* [YOUR TASK]: For the records that follow, please set down exactly the lines between the one holding "entire worlds from the universe." and the one holding "All Your Base", inclusive, and only those.

Collected data:
-=-=-=-=-
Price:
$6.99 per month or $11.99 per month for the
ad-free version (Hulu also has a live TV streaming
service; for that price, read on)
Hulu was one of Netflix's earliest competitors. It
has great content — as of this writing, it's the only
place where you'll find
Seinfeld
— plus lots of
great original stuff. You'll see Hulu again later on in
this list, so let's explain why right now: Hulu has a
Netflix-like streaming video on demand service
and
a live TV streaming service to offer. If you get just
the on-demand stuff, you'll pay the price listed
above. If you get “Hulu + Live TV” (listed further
-=-=-=-=-
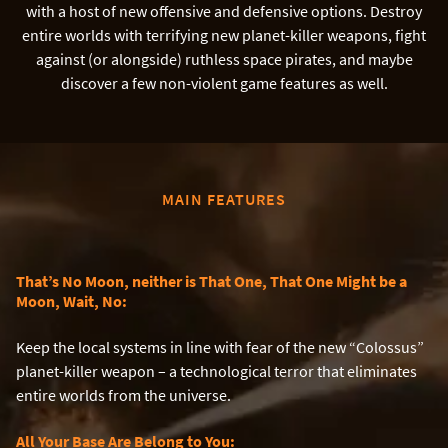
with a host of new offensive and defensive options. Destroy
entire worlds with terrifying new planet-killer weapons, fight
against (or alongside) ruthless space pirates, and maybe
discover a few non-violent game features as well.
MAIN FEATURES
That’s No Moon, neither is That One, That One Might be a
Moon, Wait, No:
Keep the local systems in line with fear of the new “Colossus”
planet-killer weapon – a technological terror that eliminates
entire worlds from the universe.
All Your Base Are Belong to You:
-=-=-=-=-
* [OUTPUT FOR THIS EXERCISE]:
entire worlds from the universe.
All Your Base Are Belong to You:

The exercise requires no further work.